Rick Smith, President of the Canadian Climate Institute, issued the following initial statement in response to today’s publication of the federal government’s 2030 Emissions Reduction Plan:
“This is a watershed moment for Canadian climate policy. For the first time ever, Canada has a comprehensive and detailed plan for meeting its emissions reduction targets. The plan includes necessary elements such as a path forward for implementation, accountability mechanisms to help course correct, and a sector-by-sector approach.”
“A plan is just a plan without action. Expedited implementation will be key to success, and Canada now needs to shift into high gear.”
“The Institute’s framework for Canada’s Emissions Reduction Plans determined that a robust approach needs three core elements: a credible path to net zero, credible policies to get there, and adaptive processes to ensure timely adjustments along the way. In the coming days, we will publish a detailed analysis of the federal plan to independently assess if it puts Canada on track to meet our emissions reduction obligations.”
Experts at the Climate Institute reacted as follows:
“The Emissions Reductions Plan demonstrates a path to achieving deep emissions reductions by 2030, but only if the federal government accelerates policy implementation and is ready to adjust and adapt the Plan over time.” —Dale Beugin, VP Research
“The Plan provides a level of modeling transparency that we have not seen before. This is a big step forward to help provide assurance that the Plan is credible.” —Dave Sawyer, Principal Economist.
Key takeaways from the plan
- This is a comprehensive plan that will drive emission reductions from all sectors of the economy. The 2030 Emissions Reduction Plan includes policies for all major sources of emissions, including buildings, transportation, heavy industry, and the oil and gas sector.
- It is also ambitious. The 40 per cent emissions reduction target, along with the interim target of 20 per cent by 2026 from 2005 levels, is consistent with pathways to net zero by 2050. It is aligned with the net zero pathways outlined in our report Canada’s Net Zero Future.
- The Plan uses economic modelling to demonstrate a credible path to achieving the 2030 emissions milestone.
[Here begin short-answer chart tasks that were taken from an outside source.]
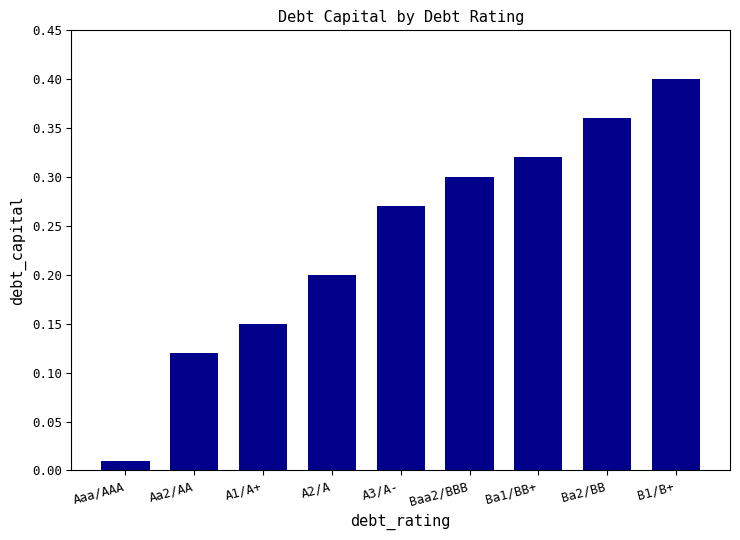

At which category does the chart reach its minimum across all series?

Aaa/AAA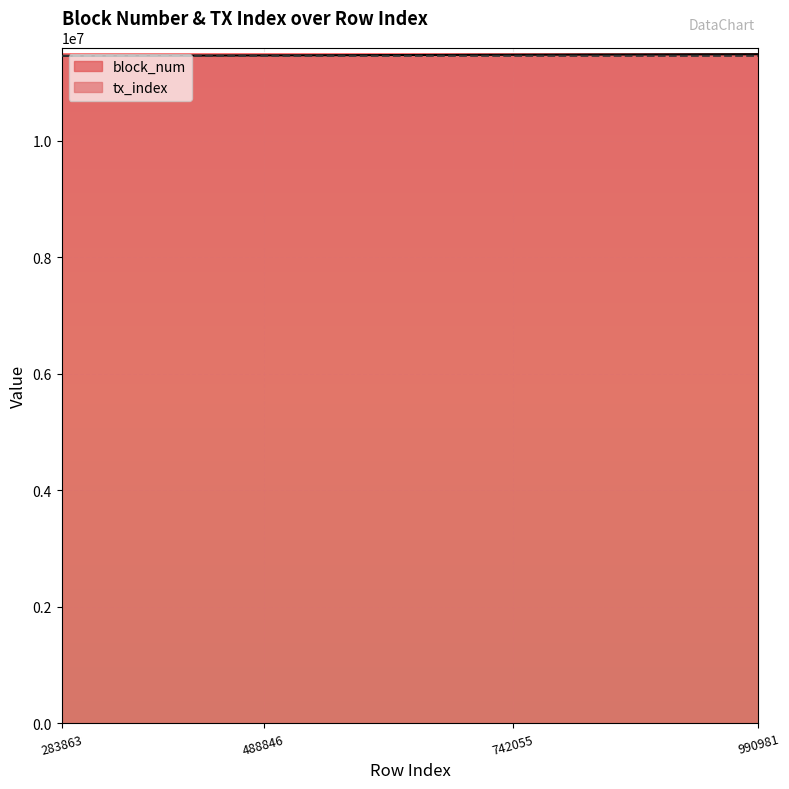

True or false: tx_index and block_num intersect in this chart.

False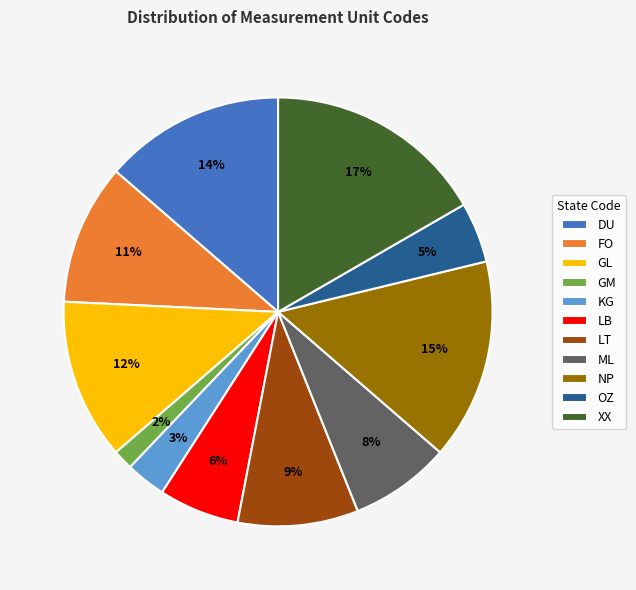

Which has a higher value, LT or FO?

FO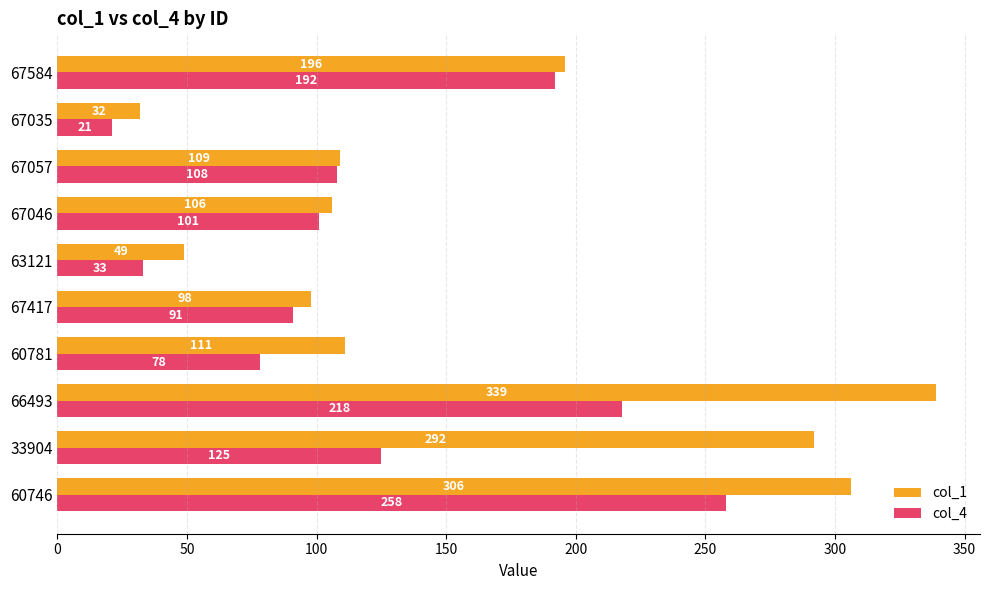

What is the average value of the col_1 series?

164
- The Plan is policy-driven, and does not rely on untested technology “wild cards.” At the same time, there is sufficient incentive for innovation of new technologies to support long-term, deep emissions reductions.
- A few specific policy elements are new and notable:
- To make carbon pricing work better by increasing policy certainty, the government will explore approaches to de-risk private sector low-carbon investments through approaches such as carbon contracts for differences.
- Expanding on the contribution from the transportation sector, Canada will aim to reach 35 per cent of medium-and heavy-duty vehicles (MHDVs) sales being ZEVs by 2030.
- A significant expansion in funding to support technology deployment and innovation necessary for achieving longer-term reductions.
- The Plan takes a sector-by-sector approach, which supports clear expectations about the contributions of each sector to achieving the national milestones. This transparency can help industry’s and investors’ medium-term planning. It also increases the credibility of the Plan and also allows its progress to be tracked and adapted as necessary.
- For example, the Plan includes a 31 per cent emissions reduction contribution from the oil and gas industry, the largest sectoral emitter in the country. Multiple policies are focused on reducing emissions from the oil and gas sector.
- The Plan recognizes that pathways to 2030 and on to 2050 must also ensure the competitiveness of the Canadian economy and the wellbeing of Canadians.
- Implementation is the next big challenge. There is a lot to do in a short amount of time as noted in our assessment framework. Not all policies in the Plan have been fully designed. The projections in the Plan assume very quick implementation of policies such as an emissions cap for the oil and gas sector and reductions from nature based solutions.
- As the Plan itself notes, the government will need to continuously improve and adjust over time to fill these gaps and update policies over time to deliver the necessary emissions reductions. For example, the Plan formally tasks the Net-Zero Advisory Body to provide the Minister of Environment and Climate Change with independent advice on achieving net-zero emissions by 2050. Additionally, the Finance Ministry will prepare annual reporting on key metrics.